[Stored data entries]
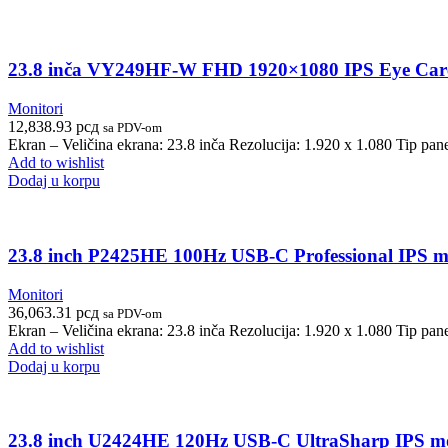
23.8 inča VY249HF-W FHD 1920×1080 IPS Eye Car
Monitori
12,838.93
рсд
sa PDV-om
Ekran – Veličina ekrana: 23.8 inča Rezolucija: 1.920 x 1.080 Tip pane
Add to wishlist
Dodaj u korpu
23.8 inch P2425HE 100Hz USB-C Professional IPS m
Monitori
36,063.31
рсд
sa PDV-om
Ekran – Veličina ekrana: 23.8 inča Rezolucija: 1.920 x 1.080 Tip pa
Add to wishlist
Dodaj u korpu
23.8 inch U2424HE 120Hz USB-C UltraSharp IPS m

_Work task:_
Give back the entries verbatim but drop every picture.

_Reply to the exercise:_
23.8 inča VY249HF-W FHD 1920×1080 IPS Eye Car
Monitori
12,838.93
рсд
sa PDV-om
Ekran – Veličina ekrana: 23.8 inča Rezolucija: 1.920 x 1.080 Tip pane
Add to wishlist
Dodaj u korpu
23.8 inch P2425HE 100Hz USB-C Professional IPS m
Monitori
36,063.31
рсд
sa PDV-om
Ekran – Veličina ekrana: 23.8 inča Rezolucija: 1.920 x 1.080 Tip pa
Add to wishlist
Dodaj u korpu
23.8 inch U2424HE 120Hz USB-C UltraSharp IPS m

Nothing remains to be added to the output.